In 1931, Edgerton developed stroboscopic flash tubes filled with xenon, a conductive gas that creates amazingly bright flashes when triggered by an electrical charge. Strobe lighting allowed him to create highly controlled, bright, durations of light as brief as one microsecond (1/1,000,000th of a second) which he used to create photographs in a pitch-black room, using a camera with an open shutter.
Edgerton’s stroboscope captured thin slices of accessible, familiar objects in a microsecond—including milk drops (as seen in Milk-Drop Coronet Splash, above), hummingbirds in flight, golf clubs and tennis rackets hitting balls, footballs being kicked, water drops and streams, shock waves, bullets in motion, and dancers in mid-step. In Milk-Drop Coronet Splash, a drop of milk landing into a bowl makes an elegant crown shape as tiny droplets rise from its spiky extensions. [3] Another milk drop approaches and promises to repeat this dramatic performance that, to our unaided eyes, would go unnoticed and unappreciated.
After trial and error, Edgerton discerned that a 1/1,000th-of-a-second exposure was sufficient to still a falling drop and a rising splash. It took even more trial and error to trigger the flash to capture the right 1,000th of a second that revealed—in Milk-Drop Coronet Splash—tiny round droplets crowning a dramatic splash.
Edgerton photographed milk drops for more than two decades. But perhaps his most famous version, made in 1957, features a reaching crown springing from its collision with the surface of a bright red table. This image was selected by Time magazine as one of the 100 most important photographs of all time. [4] Edgerton also received the Bronze Medal from the Royal Photographic Society of London for his contributions to expanding the boundaries of the medium’s views of time, and for contributing to the development of modern electronic flash technology. Edgerton’s stroboscopy has been lauded as a technological milestone in the medium’s mastery of the temporal fragment.

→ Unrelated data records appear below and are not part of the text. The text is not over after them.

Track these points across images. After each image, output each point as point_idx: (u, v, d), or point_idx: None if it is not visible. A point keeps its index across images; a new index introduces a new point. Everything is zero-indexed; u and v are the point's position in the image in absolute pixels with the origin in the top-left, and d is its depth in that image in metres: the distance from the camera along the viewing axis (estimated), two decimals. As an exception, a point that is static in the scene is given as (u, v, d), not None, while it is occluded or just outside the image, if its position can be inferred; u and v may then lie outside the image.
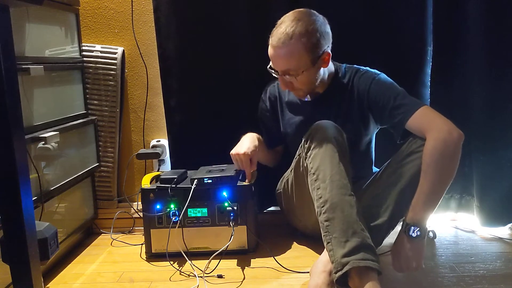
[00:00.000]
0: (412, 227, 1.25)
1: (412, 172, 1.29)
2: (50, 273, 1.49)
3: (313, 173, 1.31)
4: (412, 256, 1.26)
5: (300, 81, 1.44)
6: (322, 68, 1.46)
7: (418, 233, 1.25)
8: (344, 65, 1.56)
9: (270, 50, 1.43)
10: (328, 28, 1.45)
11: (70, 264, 1.57)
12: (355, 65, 1.55)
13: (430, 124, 1.30)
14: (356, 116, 1.50)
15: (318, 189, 1.28)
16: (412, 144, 1.33)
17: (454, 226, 1.78)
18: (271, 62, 1.46)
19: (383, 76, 1.47)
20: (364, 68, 1.52)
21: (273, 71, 1.47)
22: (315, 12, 1.45)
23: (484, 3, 1.58)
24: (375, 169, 1.60)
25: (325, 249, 1.27)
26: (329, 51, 1.44)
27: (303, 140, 1.39)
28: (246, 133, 1.70)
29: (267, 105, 1.68)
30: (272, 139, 1.71)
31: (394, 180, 1.33)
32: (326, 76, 1.51)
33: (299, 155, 1.47)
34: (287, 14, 1.43)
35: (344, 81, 1.52)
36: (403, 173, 1.31)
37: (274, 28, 1.42)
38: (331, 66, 1.53)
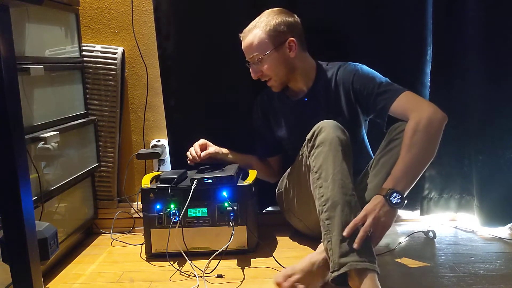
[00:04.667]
0: (395, 193, 1.24)
1: (393, 161, 1.31)
2: (50, 273, 1.49)
3: (316, 172, 1.31)
4: (383, 221, 1.23)
5: (267, 67, 1.51)
6: (291, 57, 1.51)
7: (399, 200, 1.24)
8: (327, 62, 1.59)
9: (242, 44, 1.55)
10: (297, 24, 1.54)
11: (70, 264, 1.57)
12: (338, 62, 1.57)
13: (414, 106, 1.33)
14: (344, 109, 1.52)
15: (320, 187, 1.28)
16: (392, 131, 1.37)
17: (454, 226, 1.78)
18: None
19: (365, 67, 1.51)
20: (346, 62, 1.55)
21: (247, 64, 1.55)
22: (288, 11, 1.54)
23: (484, 3, 1.58)
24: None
25: (319, 246, 1.28)
26: (294, 40, 1.50)
27: (306, 139, 1.39)
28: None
29: (259, 114, 1.71)
30: (266, 148, 1.74)
31: (378, 170, 1.35)
32: (306, 71, 1.55)
33: (301, 154, 1.47)
34: None
35: (328, 77, 1.54)
36: (384, 163, 1.34)
37: None
38: (311, 61, 1.58)
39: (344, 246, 1.18)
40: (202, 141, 1.68)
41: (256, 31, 1.50)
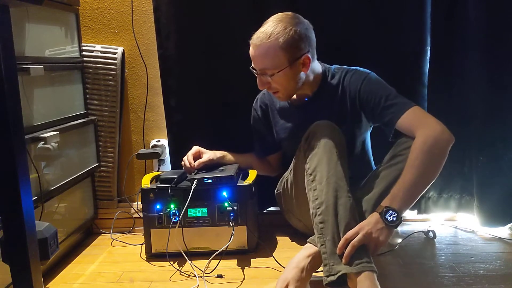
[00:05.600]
0: (390, 211, 1.21)
1: (392, 177, 1.29)
2: (50, 273, 1.49)
3: (310, 174, 1.31)
4: (375, 237, 1.20)
5: (277, 81, 1.43)
6: (302, 72, 1.44)
7: (394, 218, 1.21)
8: (333, 66, 1.55)
9: (250, 49, 1.44)
10: (311, 33, 1.44)
11: (70, 264, 1.57)
12: (344, 66, 1.54)
13: (422, 122, 1.30)
14: (349, 116, 1.49)
15: (314, 190, 1.28)
16: (398, 146, 1.34)
17: (454, 226, 1.78)
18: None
19: (373, 75, 1.47)
20: (354, 67, 1.51)
21: (254, 70, 1.47)
22: (300, 16, 1.45)
23: (483, 3, 1.58)
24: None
25: (304, 246, 1.29)
26: (310, 56, 1.43)
27: (302, 140, 1.39)
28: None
29: (259, 113, 1.69)
30: (265, 147, 1.73)
31: (376, 183, 1.34)
32: (312, 78, 1.49)
33: (298, 155, 1.47)
34: (272, 16, 1.44)
35: (334, 82, 1.51)
36: (383, 177, 1.32)
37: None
38: (318, 68, 1.52)
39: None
40: (194, 149, 1.63)
41: (270, 44, 1.38)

“Papa Flash” and the popularization of stroboscopic photography
The public was mesmerized by Edgerton’s photographs’ views of commonplace objects frozen in infinitesimal moments inaccessible to the unaided human eye and they were regularly included in the recurrent feature “Speaking of Pictures” in Life magazine from 1936 to 1941. “Speaking of Pictures” appeared near the front of each issue, where reader attention was the highest. Edgerton photographs became so popular that he was invited to have a kiosk at the 1939 World’s Fair in New York City, where visitors could take stroboscopic photographs after pushing a button to shoot a baseball from a cannon through a sheet of glass. It was a noted popular attraction at the World’s Fair. His work also appeared in American Golfer (1933); Edgerton’s life and work were featured in American Magazine (1934); and he was profiled in Fortune magazine (1936).
Museums and photography organizations also recognized Edgerton’s work and contributions. In 1933, three of his photographs were exhibited for the first time in the Royal Photographic Society’s annual exhibition in London. Also, along with photographs of a foot kicking a football, a hammer smashing a lightbulb, and a club hitting a golf ball, a similar close-up view of a splash of another milk drop (Drop of Milk Dropping into Saucer of Milk), was included in the earliest exhibition of photography at New York’s Museum of Modern Art, organized by the curator Beaumont Newhall in 1937. In the accompanying catalog, Newhall wrote that until then, “[n]o eye has ever seen the form of a drop of milk splashing into a pan of milk . . . , or the indentation made in a football by the toe of the kicker’s boot.” [5] With its appearance in this landmark exhibition, Edgerton’s work immediately was accepted into the canon of the history of photography.